Bulle & Bär
Wertinvestoren kaufen jetzt wieder die großen Werte

Wenn Aktienmärkte so tief einbrechen wie in den vergangenen Wochen, dann wird einiges kräftig durcheinander geschüttelt. Nach dem Motto „die letzten werden die ersten sein“ leiten nach einer Korrektur oft ganz andere Branchen die Erholung ein als diejenigen, die zuvor die Rally angeführt haben.

DÜSSELDORF. Entsprechend widmet sich jetzt eine Reihe von Strategieberichten der großen Analysehäuser dem Thema „Sektor Rotation.“ Drei Jahre lang haben vor allem die Werte vom Börsenboom profitiert, die besonders stark mit dem Aufschwung der Weltkonjunktur verknüpft waren. Dazu gehörten Finanzwerte, Energietitel, Autohersteller, Industriegüterhersteller und die Grundstoffindustrie. Dass die Gewinner der Rally alle wieder vorne sind, wenn sich die Kurse erholen, ist unwahrscheinlich. Denn im historischen Vergleich haben nach größeren Korrekturen allenfalls 20 bis 30 Prozent der bisherigen Stars wieder die Führung übernommen.

Die Zeiten, zu denen mit den stärker von der Konjunktur abhängigen „zyklischen“ Werten schnelles Geld zu machen war, sind offenbar vorbei. Sorgen vor weiter steigenden Zinsen und einer sich abschwächenden Konjunktur bestimmen jetzt das Bild. Wenn verschreckte Anleger an die Märkte zurückkehren, dann werden sie vor allem Aktien aussuchen, die weniger vom Konjunkturzyklus abhängig sind.

Banken würden da schon mal wegfallen, weil sie besonders zinsempfindlich sind. Auch dürften Konsumenten bei einer schwächer werdenden Konjunktur mit größeren Anschaffungen vorsichtiger werden. Baumarktketten oder auch Autohersteller könnten darunter leiden.

Unter den Finanzwerten haben dagegen Versicherungen gute Chancen. Sie sind günstig bewertet – das Kurs-Gewinn-Verhältnis (KGV) von Axa etwa beträgt elf, Allianz ist mit 9,6 noch preiswerter. Als neutral gilt ein KGV von etwa 15. In der Branche gibt es weiterhin Fusionsphantasien. Und: Versicherer können auch in schlechteren Zeiten mit einem steten Kapitalstrom rechnen.

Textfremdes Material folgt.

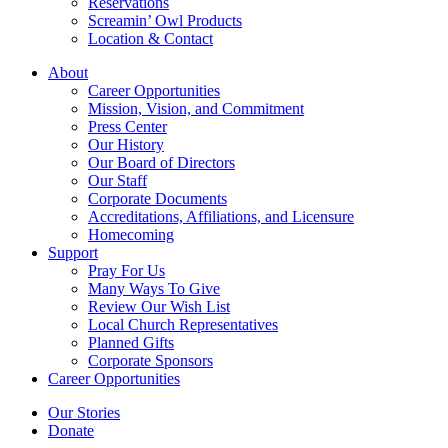
Reservations
Screamin’ Owl Products
Location & Contact
About
Career Opportunities
Mission, Vision, and Commitment
Press Center
Our History
Our Board of Directors
Our Staff
Corporate Documents
Accreditations, Affiliations, and Licensure
Homecoming
Support
Pray For Us
Many Ways To Give
Review Our Wish List
Local Church Representatives
Planned Gifts
Corporate Sponsors
Career Opportunities
Our Stories
Donate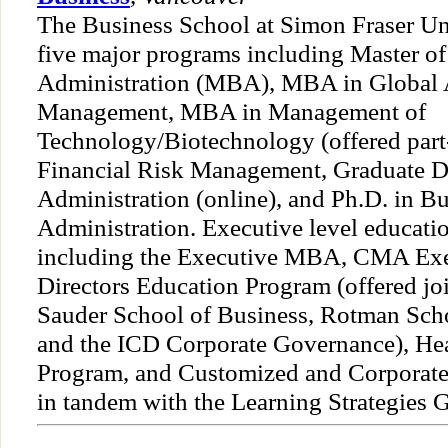
The Business School at Simon Fraser Uni
five major programs including Master o
Administration (MBA), MBA in Global 
Management, MBA in Management of
Technology/Biotechnology (offered part-
Financial Risk Management, Graduate D
Administration (online), and Ph.D. in B
Administration. Executive level educatio
including the Executive MBA, CMA Exe
Directors Education Program (offered jo
Sauder School of Business, Rotman Sch
and the ICD Corporate Governance), H
Program, and Customized and Corporate
in tandem with the Learning Strategies 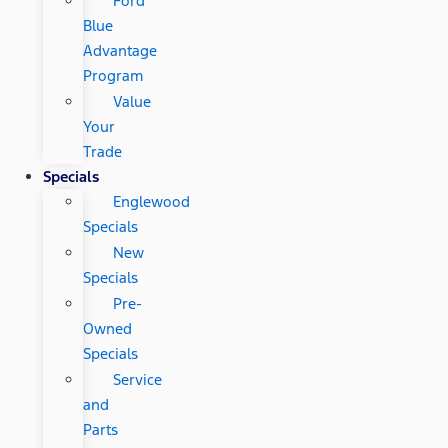
Ford
Blue
Advantage
Program
Value
Your
Trade
Specials
Englewood
Specials
New
Specials
Pre-
Owned
Specials
Service
and
Parts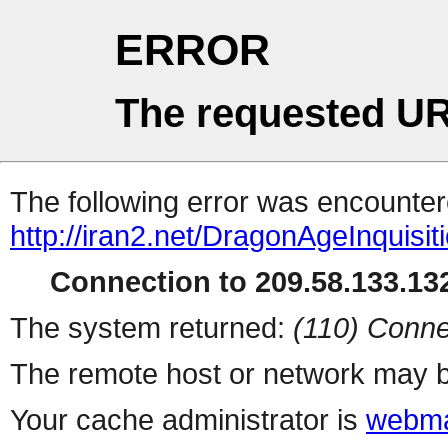
ERROR
The requested UR
The following error was encountere
http://iran2.net/DragonAgeInquisit
Connection to 209.58.133.132
The system returned:
(110) Conne
The remote host or network may b
Your cache administrator is
webma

Als attraktiv gelten auch Telekom-Gesellschaften. Sie sind ebenfalls günstig zu haben – die Deutsche Telekom etwa zu einem KGV von 9,6. Dazu kommen auch hier stete Einnahmen. Eine ähnliche Geschichte auch bei den Medien: Die Titel sind in der letzten Rally hinterhergehinkt, es gibt Übernahmephantasien in der Branche. Mit an der Spitze bleiben wohl die Ölgesellschaften. Sie sind angesichts der starken Gewinnsteigerungen immer noch so günstig bewertet (KGV Exxon: 10,4 ), dass eine Verlangsamung des Gewinnwachstums in den Kursen schon berücksichtigt sein dürfte.

Wertinvestoren kaufen jetzt wieder die großen Werte. Nach einem mehr als sechs Jahre dauernden Boom gelten Nebenwerte als überteuert. Das durchschnittliche KGV im MDax etwa beträgt 22, im Dax liegt es bei 13. Historisch gesehen ein Ausnahmezustand, der nicht ewig dauert.